The Guardian, London on climate science

The damage has been incalculable, but the original sin appears milder by the day. While John Humphrys pronounced that the public were increasingly dubious about climate science on the BBC yesterday, an independent report into those now-infamous e-mails between its practitioners at East Anglia found that their output was not tainted at all. For all the conspiracy theories that have buzzed round the web, the Royal Society-nominated probe was asked to look beyond the scientists' casual remarks in personal notes and focus on their considered conclusions in published papers. The verdict was emphatic: "The basic science seems to have been done fairly and properly."

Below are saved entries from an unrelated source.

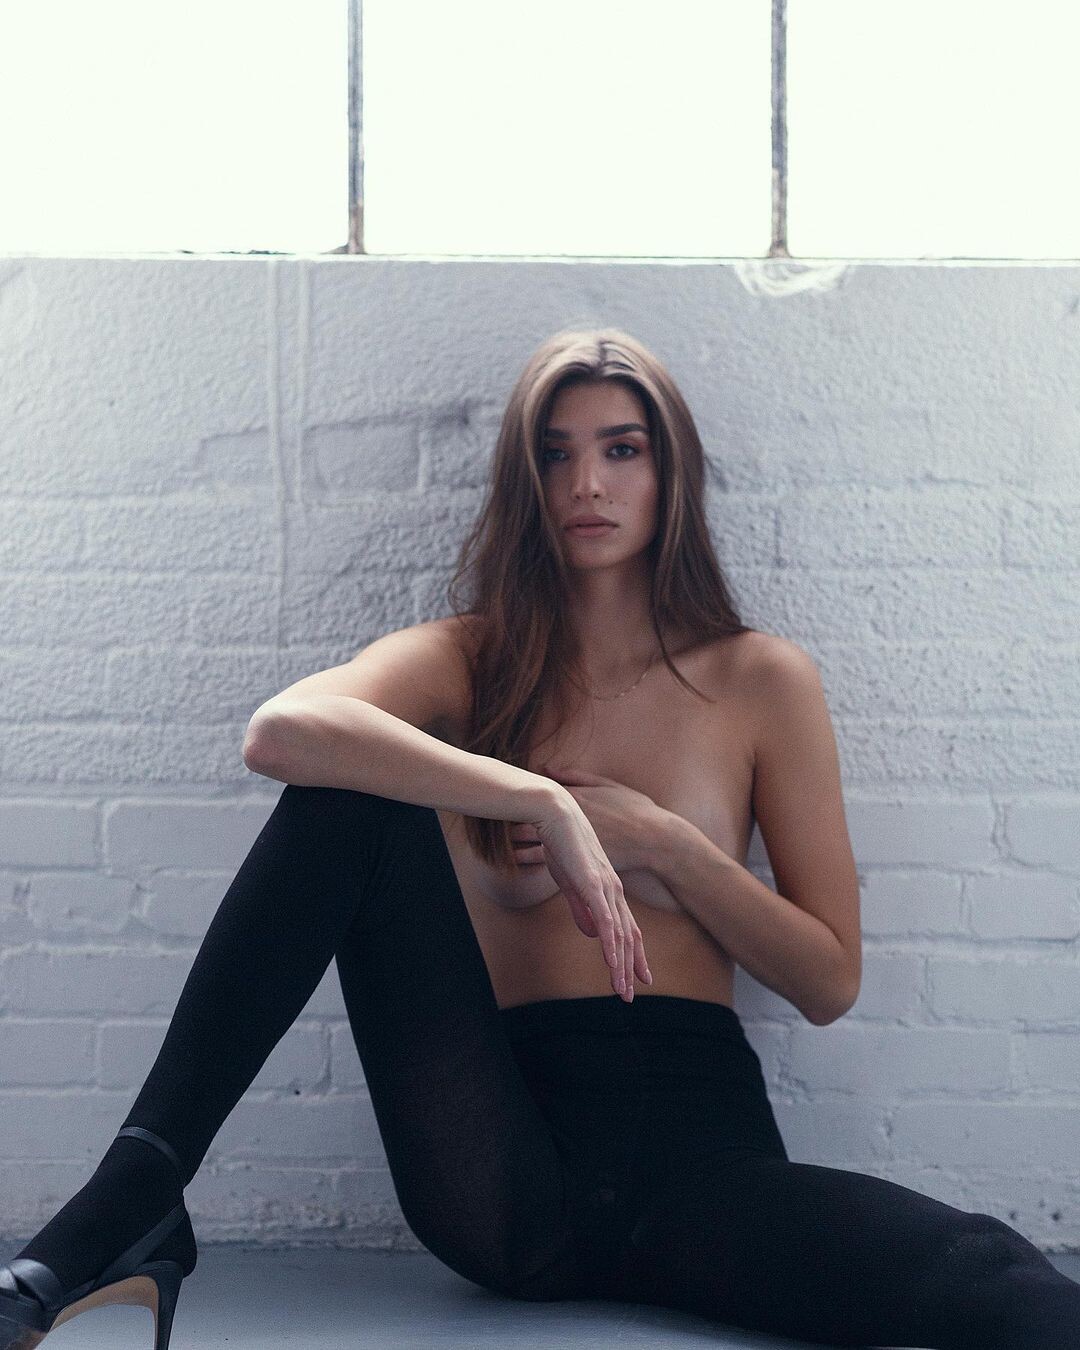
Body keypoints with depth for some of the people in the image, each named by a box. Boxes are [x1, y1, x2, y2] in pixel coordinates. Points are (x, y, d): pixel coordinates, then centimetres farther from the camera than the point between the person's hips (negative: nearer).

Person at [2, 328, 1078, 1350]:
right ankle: (130, 1201, -23)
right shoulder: (466, 661, 9)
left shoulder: (762, 679, 11)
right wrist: (542, 801, -22)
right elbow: (279, 731, -15)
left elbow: (830, 982, 9)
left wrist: (656, 842, -4)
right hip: (506, 1177, 2)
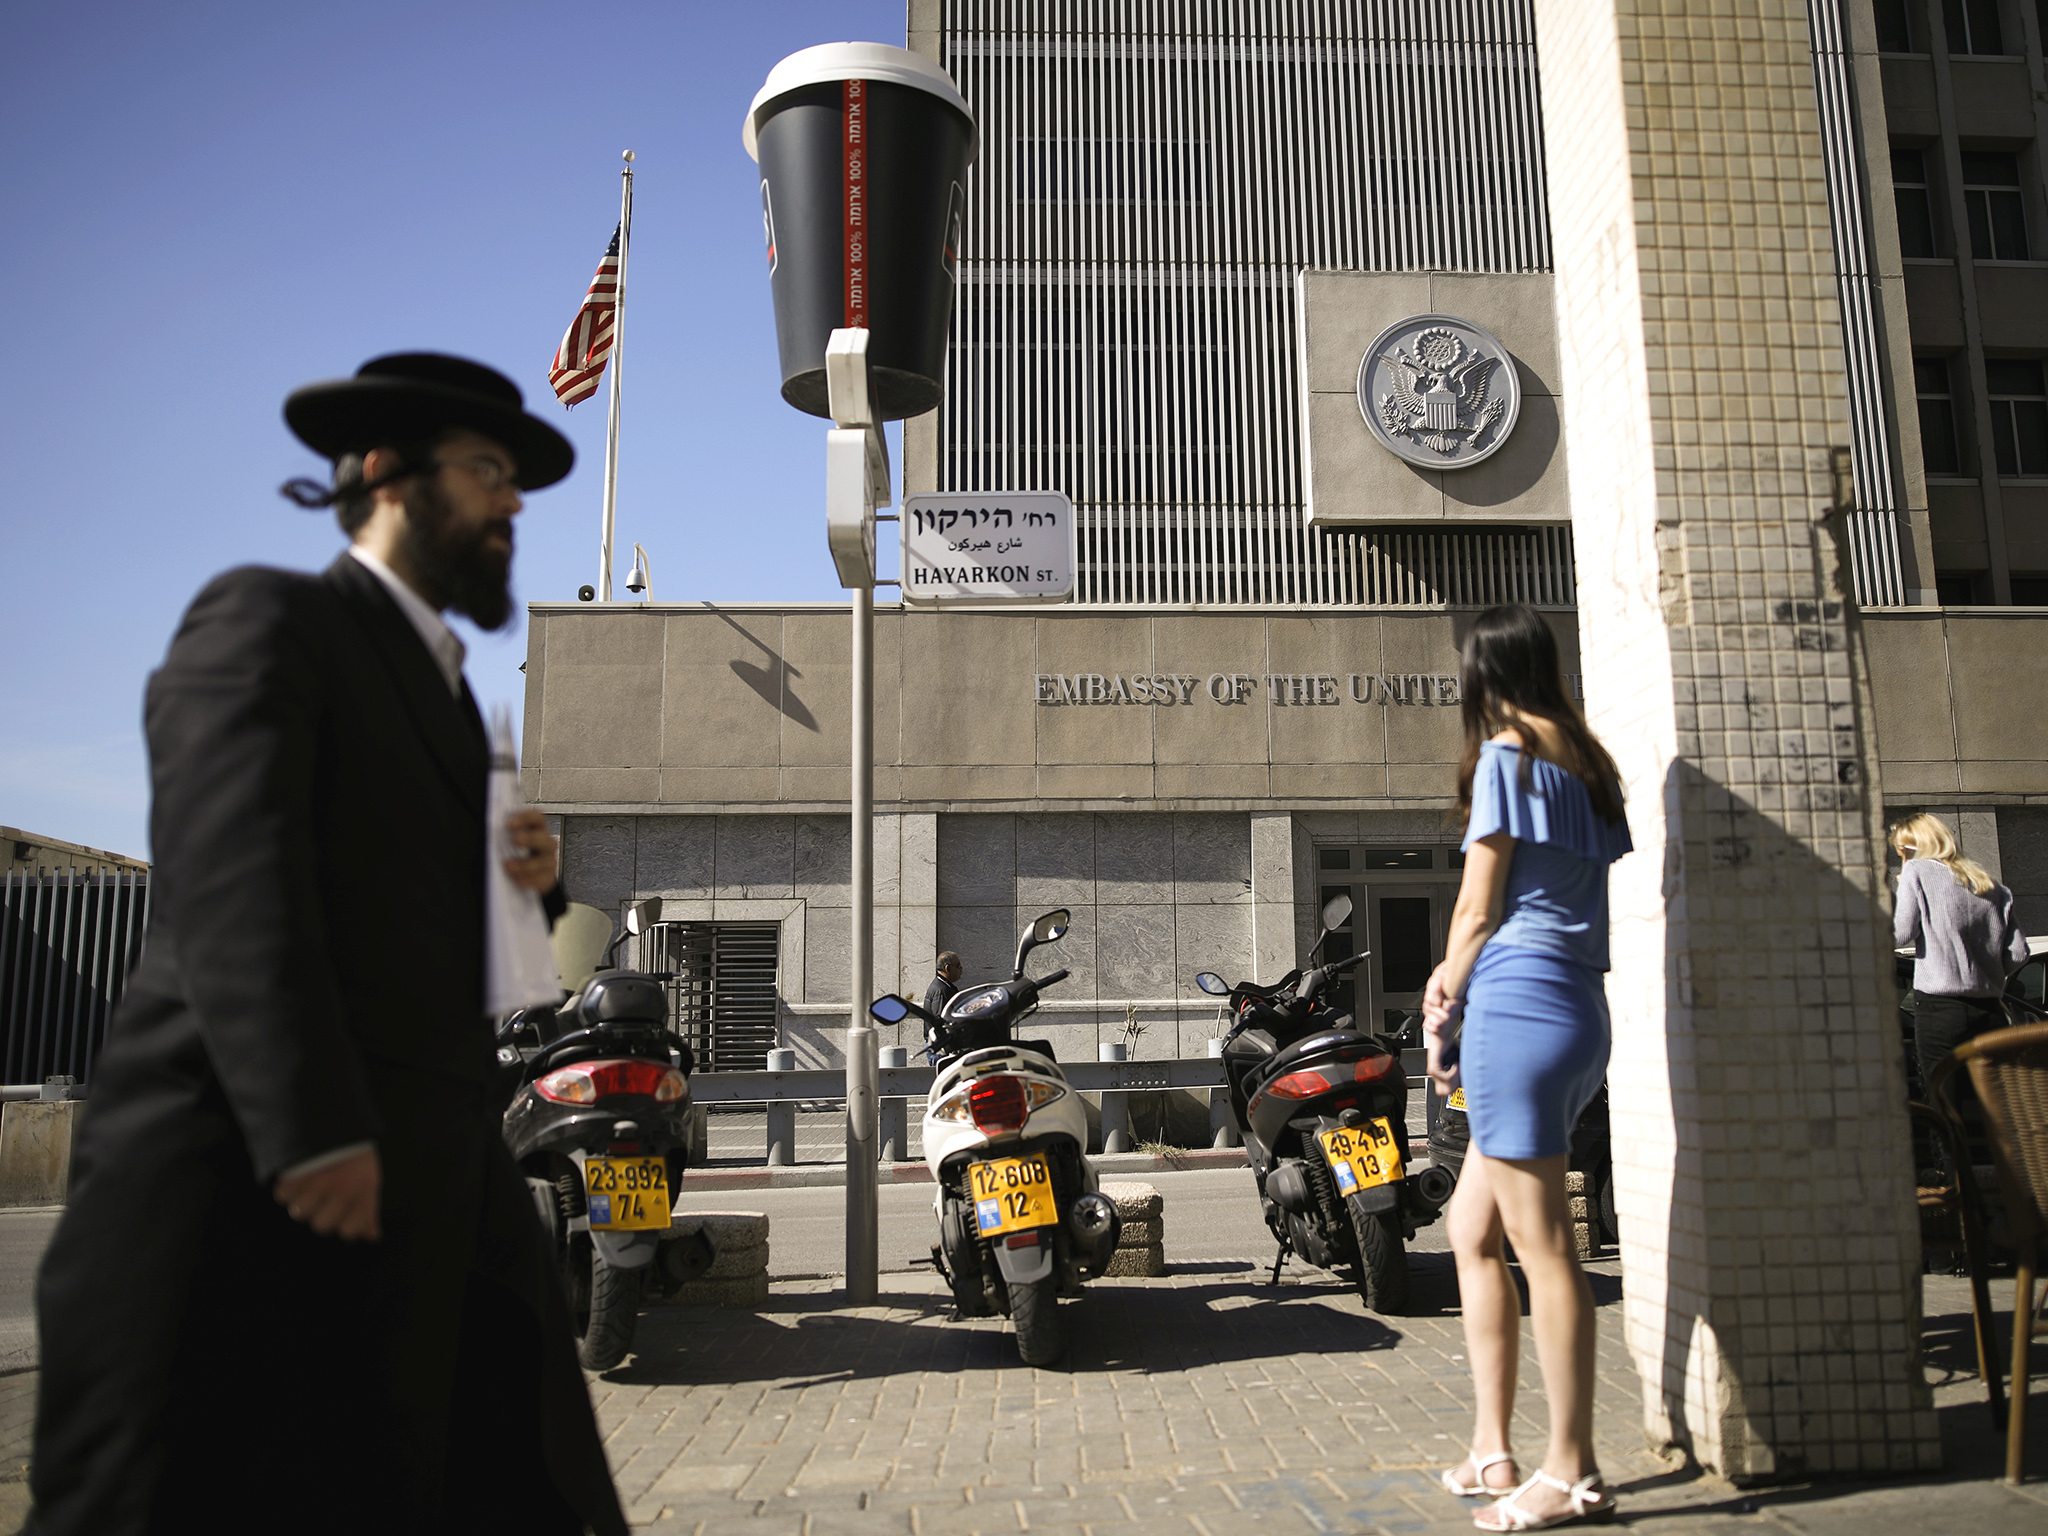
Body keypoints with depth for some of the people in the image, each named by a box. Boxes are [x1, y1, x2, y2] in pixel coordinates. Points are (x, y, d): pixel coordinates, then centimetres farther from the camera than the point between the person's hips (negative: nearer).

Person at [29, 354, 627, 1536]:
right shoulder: (266, 619, -4)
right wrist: (313, 1128, -25)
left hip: (428, 1169, 8)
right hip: (252, 1169, -8)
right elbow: (232, 876, -18)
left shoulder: (439, 683, 22)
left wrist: (523, 872, 4)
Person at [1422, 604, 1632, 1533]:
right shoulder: (1585, 766, 17)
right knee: (1473, 1232, 14)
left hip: (1518, 1007, -9)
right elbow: (1561, 893, 13)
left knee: (1541, 1245, -3)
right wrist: (1458, 979, 10)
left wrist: (1443, 1010, 10)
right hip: (1578, 1009, 9)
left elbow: (1478, 909, -5)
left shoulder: (1504, 758, -6)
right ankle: (1493, 1452, 17)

The sole caveat was in connection with the Climatic Research Unit's statistics. The concern was not that the team had reached misleading results, or still less that they had fiddled the figures. Rather, it was that they had not always used the latest techniques in measuring the known unknown cloud of uncertainty that surrounds every statistical finding. Similar shortcomings would have been found in very many research departments. Statistical methods are scarcely taught in schools and frequently covered inadequately in university courses, and yet in disciplines ranging from economics to medicine they become the central means of publishing and getting ahead once exams are out of the way. They are indispensable in climate too, and – given the scepticism and the vested interest climate scientists face – there is no avoiding that it is especially important for climate scientists to protect themselves from criticism by keeping up with the latest statistical developments.

There are other senses, too, in which – fairly or not – climate scientists are now saddled with unique obligations. The recent and parallel parliamentary inquiry into the e-mails concluded that the unit's head, Professor Phil Jones, had been "scapegoated", but was nonetheless scathing about the lack of transparency in the University of East Anglia's culture. Freedom of information is blowing a gale through publicly funded research, just as it has blown its way through Whitehall. All manner of scientists are having to get used to the fact that they no longer have an option of sharing their data with professionals while withholding it from those they deem cranks. But failure to grasp the cultural change will carry the highest cost for those whose work is of most public interest, and there is no greater public interest than the future of the planet.

Politicians know that to be truly safe they must not simply be whiter than white, but also be seen to be so. Climatologists may not have asked for the spotlight, but they still find they attract it. Telling the truth does not offer sufficient protection from its unforgiving glare.